BEGIN MATERIAL FOR THIS TASK

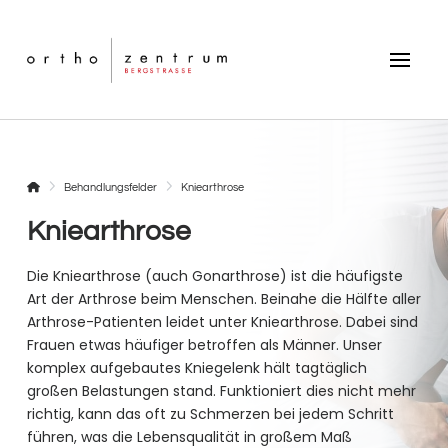
Startseite
Behandlungsfelder
Kniearthrose
Kniearthrose
Die Kniearthrose (auch Gonarthrose) ist die häufigste
Art der Arthrose beim Menschen. Beinahe die Hälfte aller
Arthrose-Patienten leidet unter Kniearthrose. Dabei sind
Frauen etwas häufiger betroffen als Männer. Unser
komplex aufgebautes Kniegelenk hält tagtäglich
großen Belastungen stand. Funktioniert dies nicht mehr
richtig, kann das oft zu Schmerzen bei jedem Schritt
führen, was die Lebensqualität in großem Maß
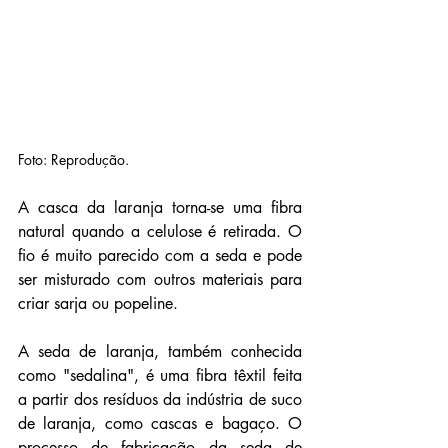
Foto: Reprodução.
A casca da laranja torna-se uma fibra 
natural quando a celulose é retirada. O 
fio é muito parecido com a seda e pode 
ser misturado com outros materiais para 
criar sarja ou popeline.
A seda de laranja, também conhecida 
como "sedalina", é uma fibra têxtil feita 
a partir dos resíduos da indústria de suco 
de laranja, como cascas e bagaço. O 
processo de fabricação da seda de 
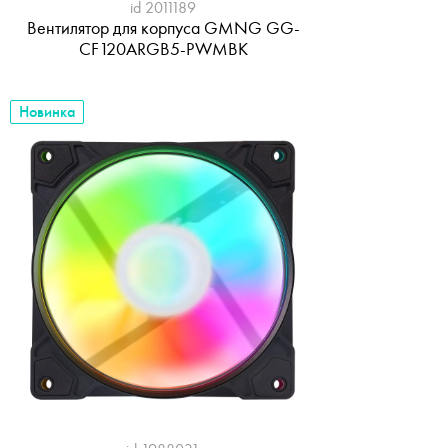
id 2011189
Вентилятор для корпуса GMNG GG-
CF120ARGB5-PWMBK
Новинка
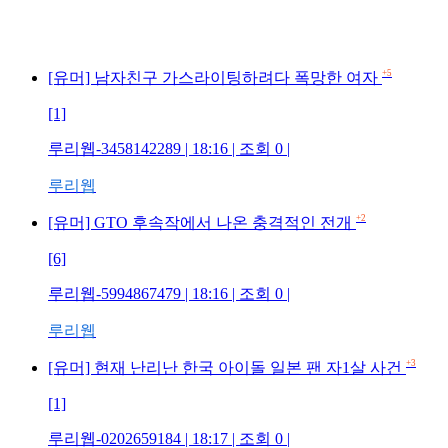
+5
[유머] 남자친구 가스라이팅하려다 폭망한 여자
[1]
루리웹-3458142289 | 18:16 | 조회 0 |
루리웹
+2
[유머] GTO 후속작에서 나온 충격적인 전개
[6]
루리웹-5994867479 | 18:16 | 조회 0 |
루리웹
+3
[유머] 현재 난리난 한국 아이돌 일본 팬 자1살 사건
[1]
루리웹-0202659184 | 18:17 | 조회 0 |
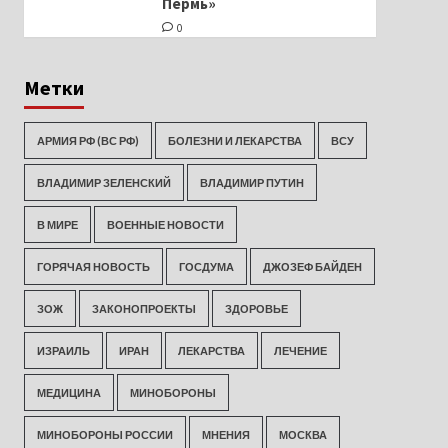
Пермь»
0
Метки
АРМИЯ РФ (ВС РФ)
БОЛЕЗНИ И ЛЕКАРСТВА
ВСУ
ВЛАДИМИР ЗЕЛЕНСКИЙ
ВЛАДИМИР ПУТИН
В МИРЕ
ВОЕННЫЕ НОВОСТИ
ГОРЯЧАЯ НОВОСТЬ
ГОСДУМА
ДЖОЗЕФ БАЙДЕН
ЗОЖ
ЗАКОНОПРОЕКТЫ
ЗДОРОВЬЕ
ИЗРАИЛЬ
ИРАН
ЛЕКАРСТВА
ЛЕЧЕНИЕ
МЕДИЦИНА
МИНОБОРОНЫ
МИНОБОРОНЫ РОССИИ
МНЕНИЯ
МОСКВА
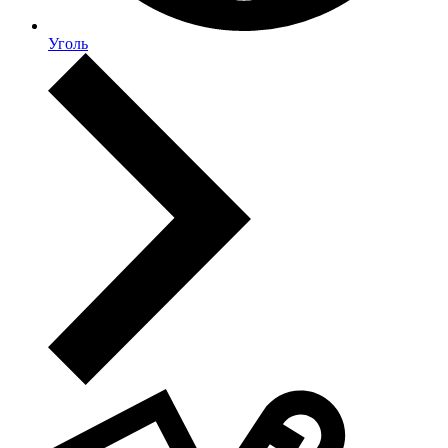
Уголь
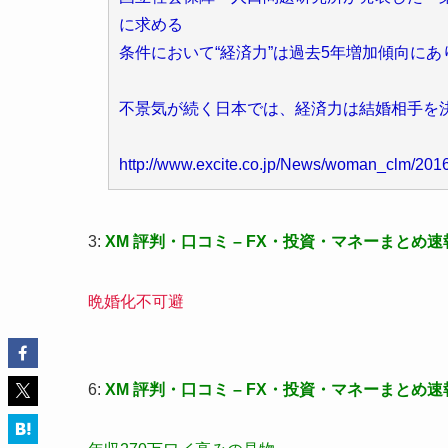
に求める
条件において“経済力”は過去5年増加傾向にあ
不景気が続く日本では、経済力は結婚相手を
http://www.excite.co.jp/News/woman_clm/20
3:
XM 評判・口コミ – FX・投資・マネーまとめ速
晩婚化不可避
6:
XM 評判・口コミ – FX・投資・マネーまとめ速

END MATERIAL FOR THIS TASK

*YOUR GOAL:* Filter the records, keeping only lines that contain "ВЛАДИМИР", and show those lines.

*THE COMPLETED TASK:*
ВЛАДИМИР ЗЕЛЕНСКИЙ
ВЛАДИМИР ПУТИН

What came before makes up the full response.